1. The Banshees of Inisherin (Dir. Martin McDonagh)
There’s this great Tegan & Sara song called “Where Does the Good Go?” It’s about the helplessness we feel when a relationship ends and we’re stuck with all the emotional detritus left in its wake. “Where do you go with your broken heart in tow?” it asks. “What do you do with the leftover you?” You built an attachment to someone, and now these frayed threads are left hanging. Where do they go? Do they fall off? Attach to someone new? It’s a profoundly empty feeling, one that challenges our whole conception of trust and love. But here’s a lesson: No one owes us anything. We cannot ask others to feel as we feel. We cannot expect them to see as we see. We’re not due any compassion, apology, or justification that isn’t given willingly. Our friends Pádriac (Colin Farrell) and Colm (Brendan Gleeson) grapple with that throughout Martin McDonagh’s latest masterwork. I hope they find peace. I hope they sort it out. That little island needs them.

11 comments:

  1. This comment has been removed by the author.

    ReplyDelete
  2. I don't understand the love for Fabelmans. I didn't care for it at all, especially since i saw 5-25-77, which essentially tell the same story, from a different filmmaker. It has it's own sets of problems, but they are less annoying than the problems i have in Fabelmans. I wish more people would see it

    ReplyDelete
  3. *High-five* I had a feeling from your earlier praise of it that The Batman would be on your list. I'm glad I'm not completely alone on this site in my affection for that movie!

    ReplyDelete
    Replies
    1. I really liked it as well. I watched over the course of 2 nights, so I didn't feel the long runtime that many people took issue with.

      Delete
  4. I've watched a lot more "current" movies this year than usual, and it's nice to be able to relate to these lists. Banshees, Dual and Menu are all 3 high on my "much watch soon list". A few of your picks are going to be in my top 10.

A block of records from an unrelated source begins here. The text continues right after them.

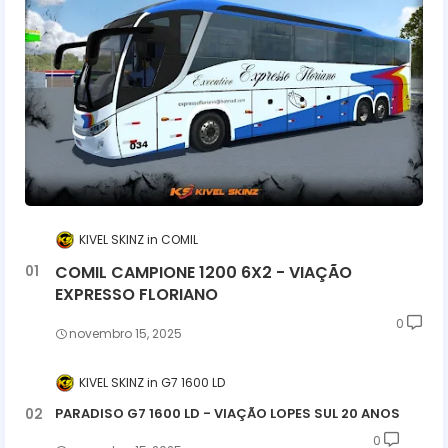
KIVEL SKINZ
COMIL
COMIL CAMPIONE 1200 6X2 - VIAÇÃO
EXPRESSO FLORIANO
0
novembro 15, 2025
KIVEL SKINZ
G7 1600 LD
PARADISO G7 1600 LD - VIAÇÃO LOPES SUL 20 ANOS
0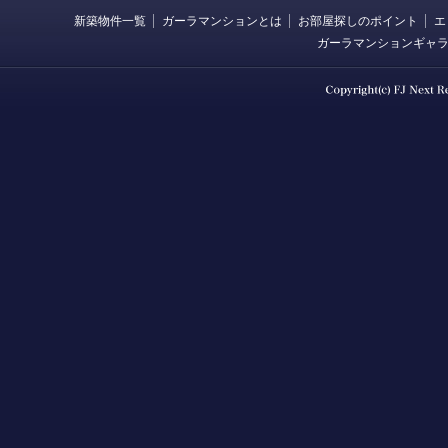
新築物件一覧
ガーラマンションとは
お部屋探しのポイント
エ
ガーラマンションギャ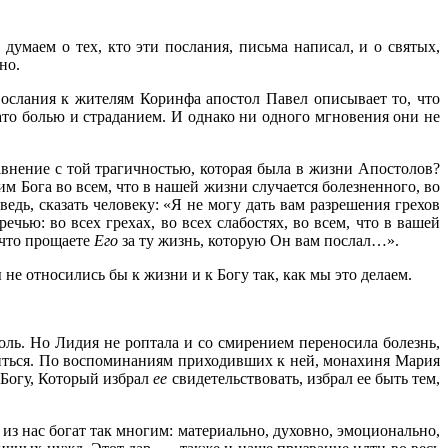
думаем о тех, кто эти послания, письма написал, и о святых,
но.
ослания к жителям Коринфа апостол Павел описывает то, что
ато болью и страданием. И однако ни одного мгновения они не
авнение с той трагичностью, которая была в жизни Апостолов?
м Бога во всем, что в нашей жизни случается болезненного, во
едь, сказать человеку: «Я не могу дать вам разрешения грехов
ью: во всех грехах, во всех слабостях, во всем, что в вашей
 что прощаете
Его
за ту жизнь, которую Он вам послал…».
ы не относились бы к жизни и к Богу так, как мы это делаем.
ль. Но Лидия не роптала и со смирением переносила болезнь,
литься. По воспоминаниям приходивших к ней, монахиня Мария
 Богу, Который избрал
ее
свидетельствовать, избрал ее быть тем,
из нас богат так многим: материально, духовно, эмоционально,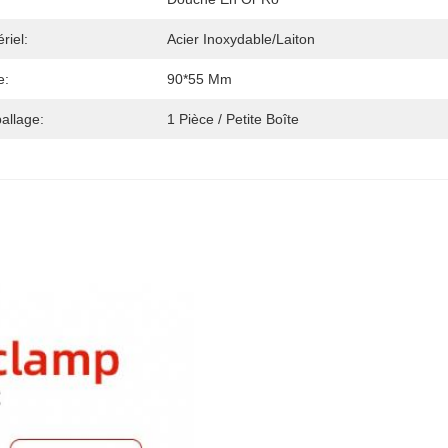
riel:
Acier Inoxydable/laiton
e:
90*55 Mm
allage:
1 Pièce / Petite Boîte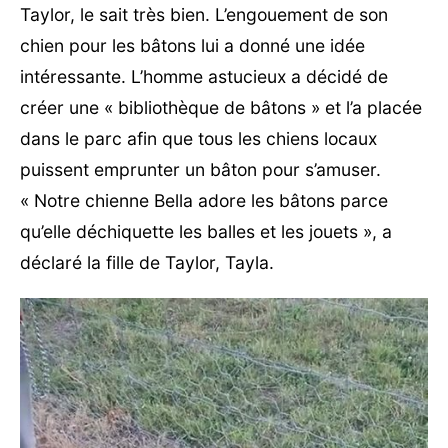
Taylor, le sait très bien. L’engouement de son
chien pour les bâtons lui a donné une idée
intéressante. L’homme astucieux a décidé de
créer une « bibliothèque de bâtons » et l’a placée
dans le parc afin que tous les chiens locaux
puissent emprunter un bâton pour s’amuser.
« Notre chienne Bella adore les bâtons parce
qu’elle déchiquette les balles et les jouets », a
déclaré la fille de Taylor, Tayla.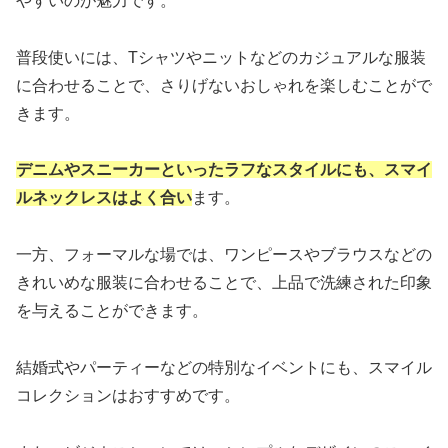
やすいのが魅力です。
普段使いには、Tシャツやニットなどのカジュアルな服装
に合わせることで、さりげないおしゃれを楽しむことがで
きます。
デニムやスニーカーといったラフなスタイルにも、スマイ
ルネックレスはよく合い
ます。
一方、フォーマルな場では、ワンピースやブラウスなどの
きれいめな服装に合わせることで、上品で洗練された印象
を与えることができます。
結婚式やパーティーなどの特別なイベントにも、スマイル
コレクションはおすすめです。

    Emily the Criminal was ok, but I didn't find it as powerful as many others seem to do. I had a hard time not seeing the character from Parks and Rec for some reason (although that's a me problem). I didn't have this same issue with other films such as Ingrid goes West, so maybe it was just my mood that evening.

    ReplyDelete
    Replies
    1. You just named three of my top 4 in that first paragraph... I was very glad to see them on Rob's list.

      Delete
  5. I really need to get on "The Menu." I mean, watch it. Well done Rob!

    ReplyDelete
    Replies
    1. You don't want to be "on the menu". Or do you? Great movie!

      I'm still still trying to process the ending of Dual. Who was it? The film gives clues pointing to both of them . I guess the main point works whichever one it was.

      Delete
    2. I don’t want to spoil it for anyone, but I read the film as definitively pointing to one of them, which, for me, made the last scene more effective.